Sorry, I did not realize that the variable were all dependent. But as you say, it is the distribution of the RESIDUALS that is important, not the distribution of the variables themselves.  Unless you have a reason to suspect that the errors are non-nornal, you might

start out with DIST=NORMAL and see what happens.  Some of the long tails you see might be fit by the explanatory variables.

 

When you run the regressions, add

plots=residualpanel 

to the PROC GLMMIX statement. Your syntax looks similar to the example in the GLIMMIX documentation, so see the section "Diagnostic Plots."

 

 

AgReseach7
Obsidian | Level 7

Thanks, Rick. I'll read the info. in your link, to try and figure out the plots below.

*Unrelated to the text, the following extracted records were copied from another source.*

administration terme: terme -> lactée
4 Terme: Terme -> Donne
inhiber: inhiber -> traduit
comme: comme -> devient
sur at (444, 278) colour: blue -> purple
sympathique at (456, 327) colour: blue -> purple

I ran the plot as suggested and got the following. Thoughts?Conditional residuals for ALT.jpg

Rick_SAS
SAS Super FREQ

1. Your residuals are very tiny ~1E-6, so this is almost a perfect fit. 

2. Your residuals show a linear pattern, so there appears to be unexplained structure. Perhaps by another variable that is not in the model.

sld
Rhodochrosite | Level 12 sld
Rhodochrosite | Level 12

First, I would add the residual option to the random statement:

 

RANDOM DAY/SUBJECT=ID TYPE = CSH residual;

and see what happens. I suspect the model is overparameterized because it is trying to essentially estimate variances for the residual twice. Hence the very small residual variance that @Rick_SAS notes.

 

My experience has been that if the G matrix is not positive definite, you can see this sort of pattern in the plot of residual versus linear predictor. 

 

Edit: Adding "residual" to the random statement is necessary if you are using a normal distribution. If the distribution is non-normal (other than lognormal), then I don't add "residual" because for distributions where the variance is a function of the mean, there are residuals, but there is no such thing as residual variance. Stroup (2013) Generalized Linear Mixed Models is a good resource on this topic.